◆ **WHAT TO PRODUCE**
Write out the passage of the Washboard Doc biography that starts at "American singer" and ends at "Turner among others.".

- Born: Joseph Doctor September 8, 1911 Johns Island, Charleston County, South Carolina, United States
- Died: September 16, 1988 (aged 77) Brooklyn, New York, United States
- Genres: New York blues
- Occupations: Singer, washboard player
- Instruments: Vocals, washboard
- Years active: 1935–1988

= Washboard Doc =

American singer

Joseph Doctor (September 8, 1911 – September 16, 1988), known as Washboard Doc, was an American New York blues musician, who specialised in playing the washboard. He recorded with Victoria Spivey, Alec Seward, Paul Oscher, Screamin' Jay Hawkins and Big Joe Turner among others.

==Biography==
He was born in Johns Island, Charleston County, South Carolina, United States. Scant details exist of Doctor's early life, but it is known that he relocated to New York in 1935. Once established, using the 'stage name' of Washboard Doc, he performed on the streets of the city playing an improvised washboard with various percussive attachments. In addition, he sang to entertain the passers-by. For many years, he remained at the extreme edge of black music performers, having later claimed to have recorded with both Ralph Willis and Sonny Terry in the 1950s. The liner notes to Early Morning Blues (1980) relating to Washboard Doc stated, "His first recording was with bluesman Ralph Willis about 1950. About two years later he cut with Sonny Terry for a Folkways LP, playing washboards and spoons". However his involvement, if true, was not credited on either album by Willis or Terry.

In May 1969, in Willie Dixon's basement recording studio in Chicago, Illinois, Washboard Doc provided backing on five tracks which, along with other performers work, was released on the 1970 album, Victoria Spivey Presents The All Star Blues World of Spivey Records in Stereo, issued unsurprisingly on Spivey Records. Washboard Doc similarly provided his washboard backing to a small number of tracks on two subsequent Spivey Records collections that were released that year. Victoria Spivey usually recorded at least one track on each of the collections issued by her own record label. One music journalist noted that Washboard Doc "played with varying degrees of appropriateness".

Washboard Doc had been present at a house party in 1966 in New York, that also included fellow musicians Alec Seward, Sonny Terry and Brownie McGhee. They had a spontaneous jam session which was recorded, with Seward prominent backed by Terry (harmonica, vocals), McGhee (acoustic guitar, vocals) and Washboard Doc (washboard). The recording was of sufficient quality that it was released in 1975, entitled Late One Saturday Evening. Also in 1975, Spivey Records issued an album primarily credited to Paul Oscher, New York Really Has the Blues, which had three tracks by 'Washboard Doc and Friends'. In 1978, Spivey issued a six track LP, I'm Gonna Sit Right Down and Write Myself a Letter. Another composite affair it featured Big Joe Turner with the Bill Dacey-Robert Ross Band with Lloyd Glenn on piano, plus Washboard Doc and Brenda Bell.

◆ **COLLECTED MATERIAL**
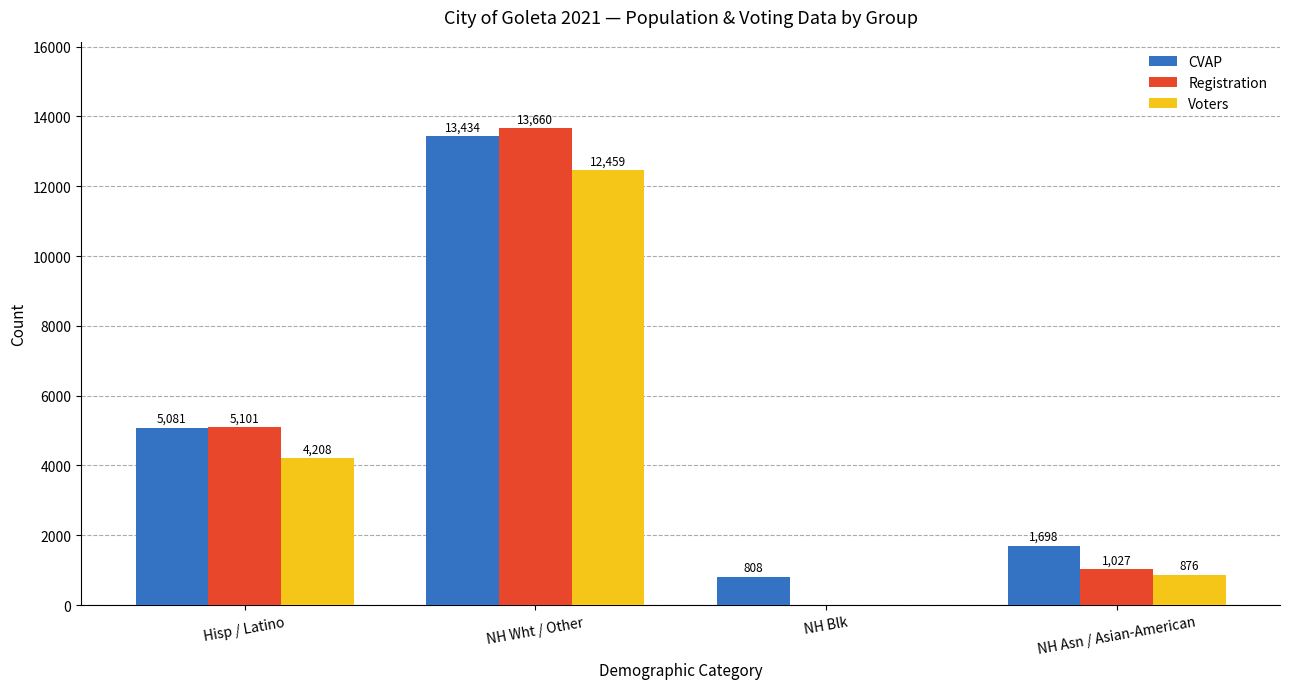

At which category is the sum across all series the highest?

NH Wht / Other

◆ **COMPLETED EXERCISE**
American singer

Joseph Doctor (September 8, 1911 – September 16, 1988), known as Washboard Doc, was an American New York blues musician, who specialised in playing the washboard. He recorded with Victoria Spivey, Alec Seward, Paul Oscher, Screamin' Jay Hawkins and Big Joe Turner among others.